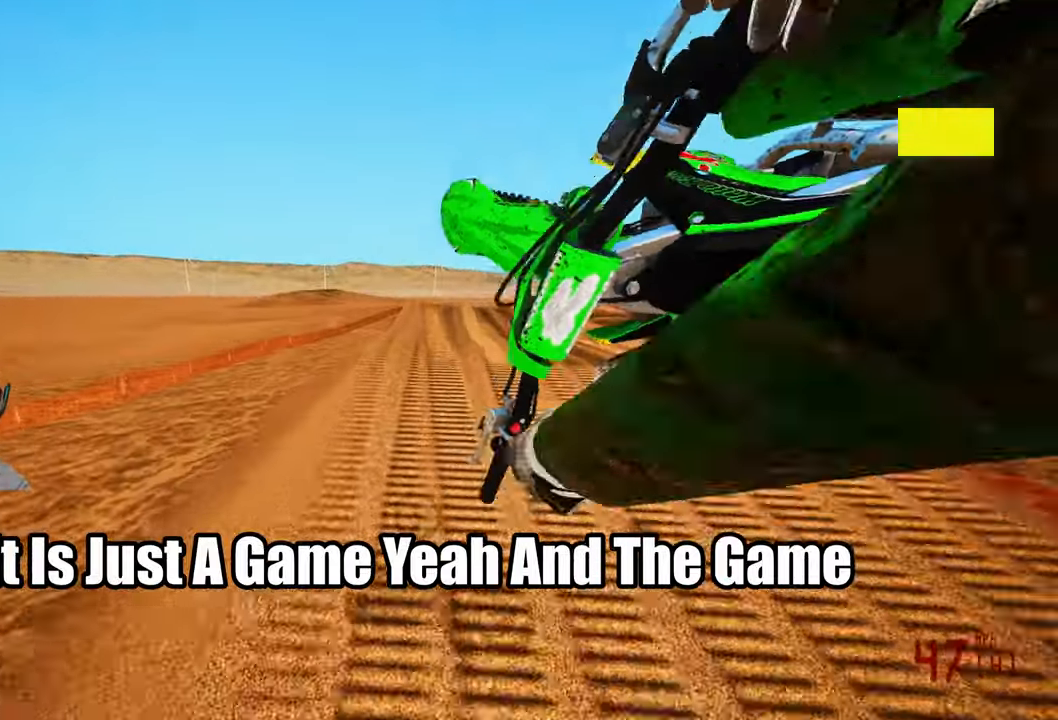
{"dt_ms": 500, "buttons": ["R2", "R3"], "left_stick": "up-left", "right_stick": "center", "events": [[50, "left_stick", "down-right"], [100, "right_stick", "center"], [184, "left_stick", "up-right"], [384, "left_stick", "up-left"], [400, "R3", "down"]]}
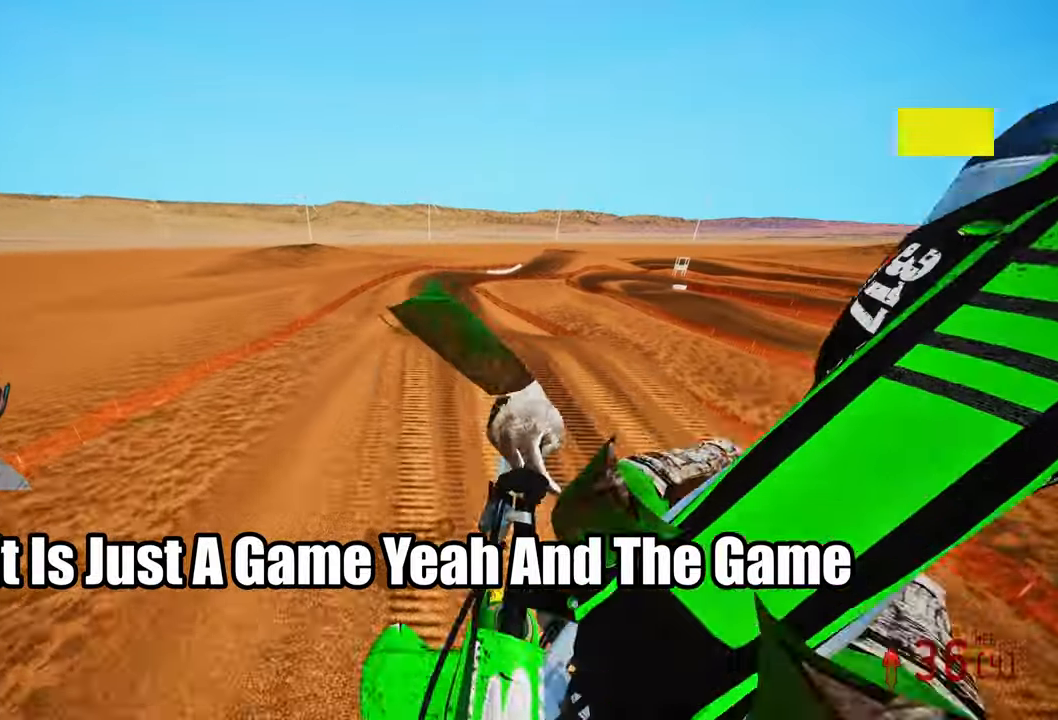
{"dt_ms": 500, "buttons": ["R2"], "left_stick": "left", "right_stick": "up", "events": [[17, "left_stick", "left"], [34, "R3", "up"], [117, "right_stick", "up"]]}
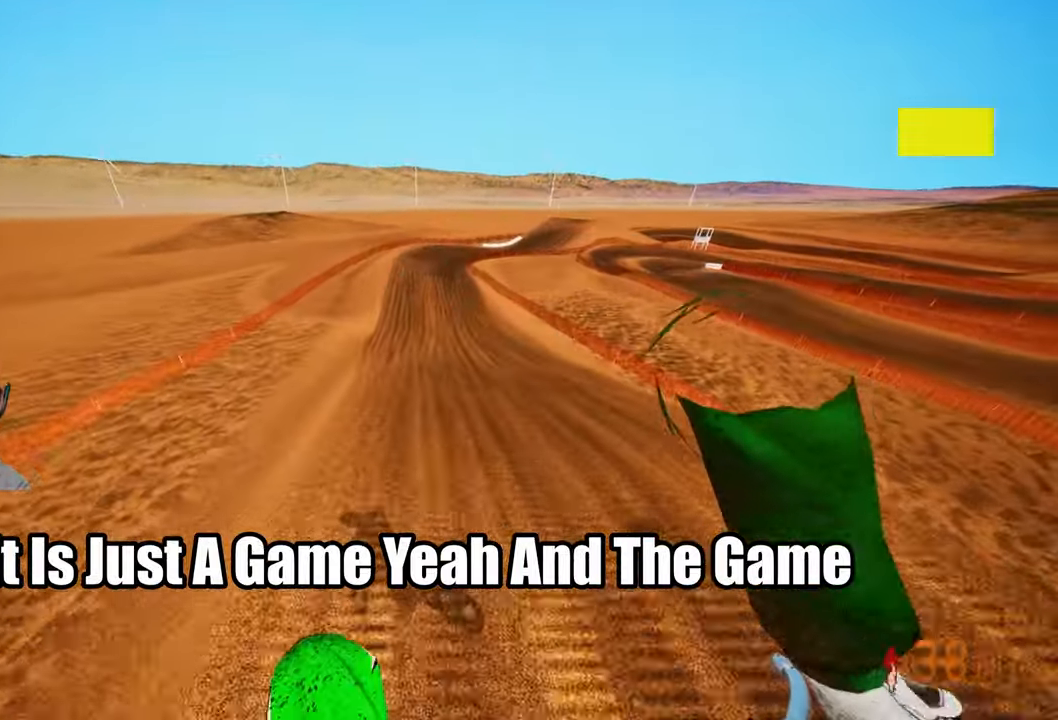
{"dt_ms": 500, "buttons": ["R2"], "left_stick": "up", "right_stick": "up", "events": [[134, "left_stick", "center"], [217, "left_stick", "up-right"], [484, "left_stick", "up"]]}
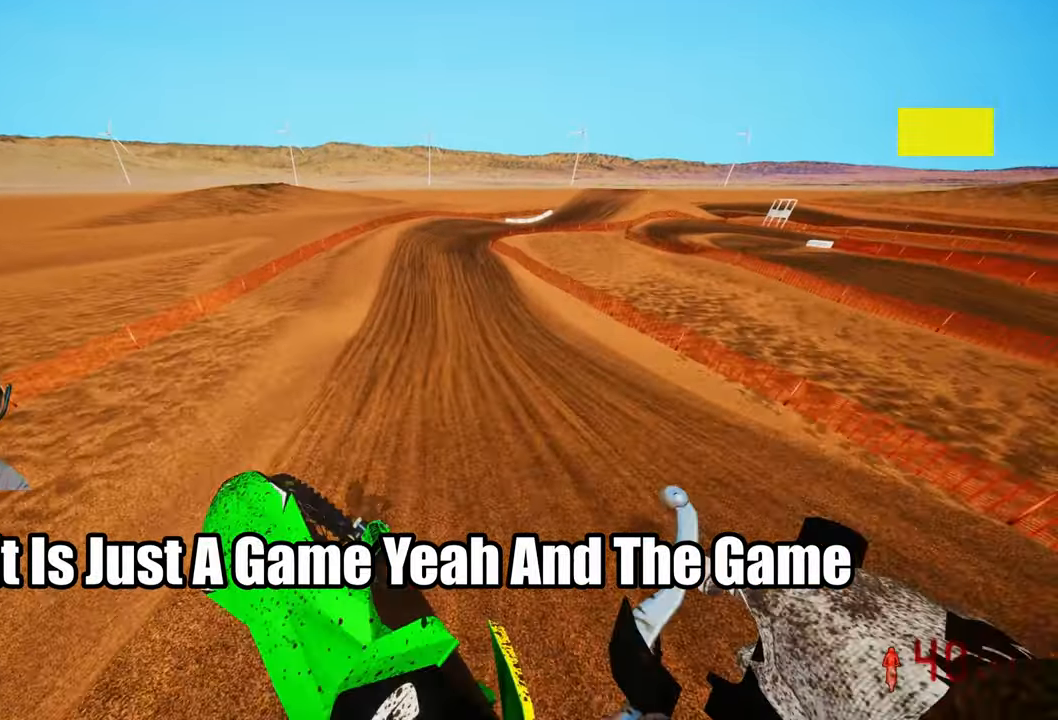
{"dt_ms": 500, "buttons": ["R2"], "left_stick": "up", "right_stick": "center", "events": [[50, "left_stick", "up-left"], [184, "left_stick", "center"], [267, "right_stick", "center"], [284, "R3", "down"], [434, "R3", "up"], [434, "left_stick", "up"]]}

* * *

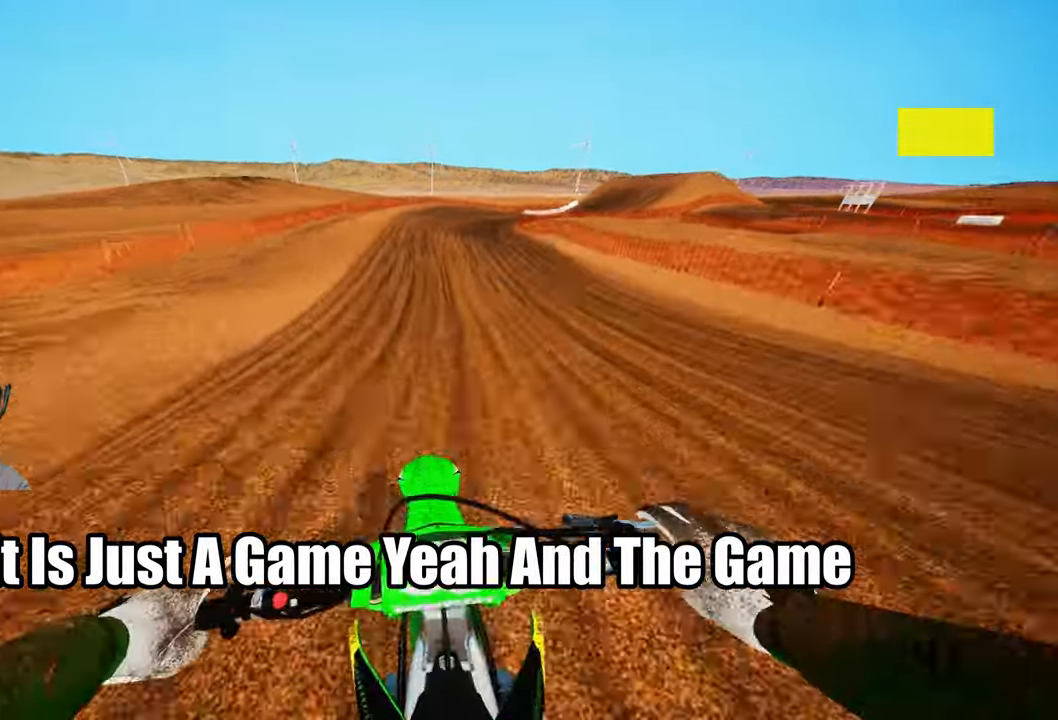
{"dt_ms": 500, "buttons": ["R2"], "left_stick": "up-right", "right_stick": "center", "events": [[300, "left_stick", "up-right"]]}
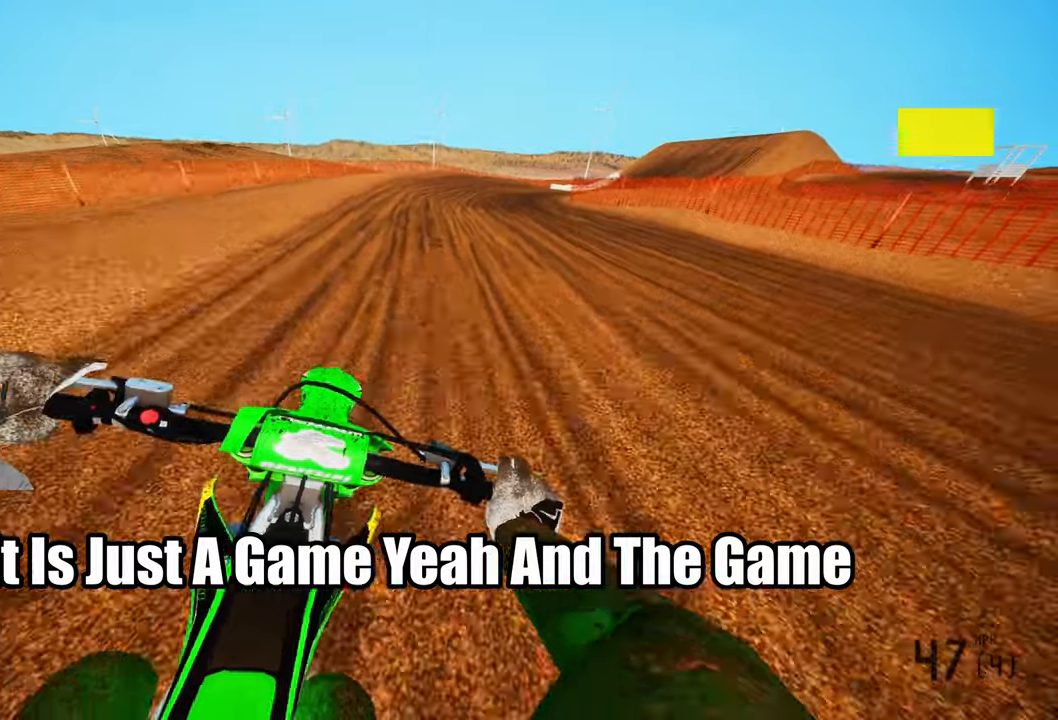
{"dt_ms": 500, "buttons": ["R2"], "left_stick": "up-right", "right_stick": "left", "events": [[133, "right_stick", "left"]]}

(The problem)
Where a line of the material holds the word "down", copy that line.

(Exercise answer)
{"dt_ms": 500, "buttons": ["R2", "R3"], "left_stick": "up-left", "right_stick": "center", "events": [[50, "left_stick", "down-right"], [100, "right_stick", "center"], [184, "left_stick", "up-right"], [384, "left_stick", "up-left"], [400, "R3", "down"]]}
{"dt_ms": 500, "buttons": ["R2"], "left_stick": "up", "right_stick": "center", "events": [[50, "left_stick", "up-left"], [184, "left_stick", "center"], [267, "right_stick", "center"], [284, "R3", "down"], [434, "R3", "up"], [434, "left_stick", "up"]]}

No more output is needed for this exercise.